Everything from the line with "left eye: (407, 298)" to the end of the data is to be retyped exactly, and nothing else.

### SUPPLIED ENTRIES
|---|
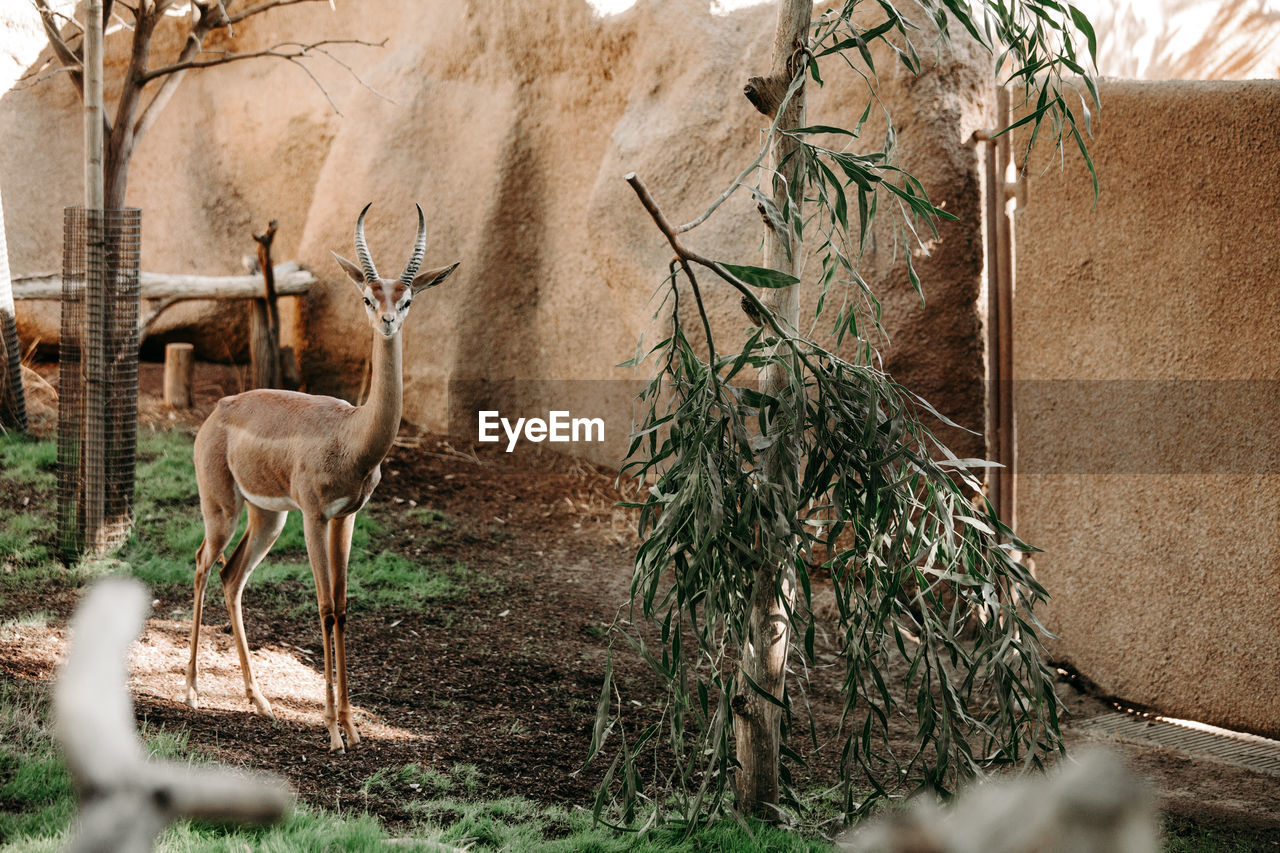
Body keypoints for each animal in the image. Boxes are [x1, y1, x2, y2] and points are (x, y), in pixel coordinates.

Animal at [185, 206, 455, 753]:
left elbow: (344, 607)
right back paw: (193, 692)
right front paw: (332, 730)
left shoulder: (345, 518)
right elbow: (325, 605)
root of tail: (221, 408)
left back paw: (260, 702)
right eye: (368, 297)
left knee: (231, 577)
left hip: (267, 519)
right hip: (222, 509)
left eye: (407, 298)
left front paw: (352, 726)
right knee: (203, 563)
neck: (351, 435)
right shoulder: (313, 515)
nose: (387, 322)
|---|
### ANSWER FOR THIS EXERCISE
left eye: (407, 298)
left front paw: (352, 726)
right knee: (203, 563)
neck: (351, 435)
right shoulder: (313, 515)
nose: (387, 322)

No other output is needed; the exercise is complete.